Duck!! It’s A Mother

Devoted readers may remember my rant last year about the “War of the Leaves,” the annual struggle to remove 40 million leaves from the tiered planted area behind our deck that the guy that built this house adorned with the most efficient leaf-catching plants known to Man.
This year’s war was the worst yet, because we have had several very windy days in both the fall and the winter, with prevailing breezes of 30 mph and gusts of 50 or so. Those days blew in additional leaves from neighboring yards, compounding the chore of removing them.

I approached the task a little differently, foregoing raking in favor of using a blower for the task of moving the giant leaf piles to the wooded part of my lot. Mostly what has happened is that I have had to clear the planted area and deck multiple times, five, so far.


As spring approached there was a lot of unusual bird activity, which I wrote about. You remember: the dozens of vultures? But another bird appeared that was unusual in a different way. Not too far from our house—probably a couple hundred yards, as the crow flies—is the Town’s water supply pond, which has a rather large number of ducks on
it during spring/summer/fall. Imagine my surprise when I saw one of those ducks walking around in the planted areas behind the deck. The only time I’ve seen ducks this far from the pond is the occasional fly-over. I commented to Diane that this critter must have bad radar or something. I didn’t see the duck again after one other sighting the next day.
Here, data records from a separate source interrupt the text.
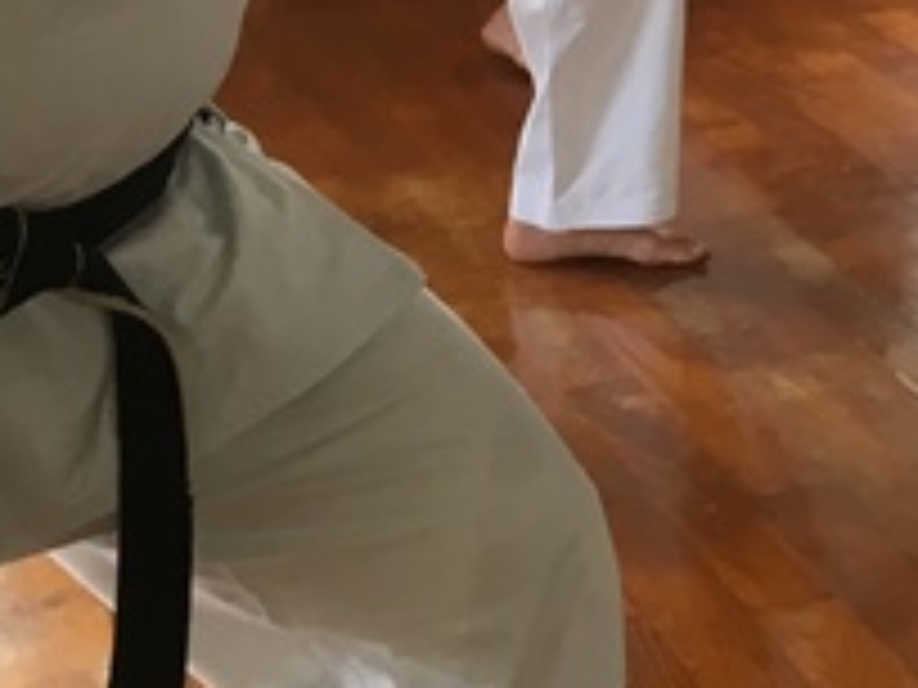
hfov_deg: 16.3
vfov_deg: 11.8
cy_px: -643
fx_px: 3023
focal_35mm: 114
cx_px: 1215
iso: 25
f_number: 2.2
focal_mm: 4.15
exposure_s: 1/30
Until yesterday. While removing the leaves for the fifth and I hope final time, this time with the vacuum feature of the blower, I stuck the vacuum’s pick-up tube in a planter and noticed something that looked a whole lot like the furry seeds that dandelions produce
, only a lot larger. And then, I noticed the duck’s head nestled in the leaves. What I had mistaken for large dandelion-like seeds was duck down; that darned duck has built its nest out there, nowhere near the water.
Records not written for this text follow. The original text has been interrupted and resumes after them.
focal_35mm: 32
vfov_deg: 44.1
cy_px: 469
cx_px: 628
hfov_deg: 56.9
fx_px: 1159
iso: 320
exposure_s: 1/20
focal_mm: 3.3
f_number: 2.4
I’m a little surprised that our prized hunter, Corky, the Beagle-mix, hasn’t found the duck, but since she doesn’t get up on the tiers often, I guess the critter and her babies will be safe. At least until they hatch and start moving around.

I could end this by saying, “Life is sweet - when the birds come home to roost,” but that would be plagiarizing Buffalo, and that would be wrong. So, I’ll just stop.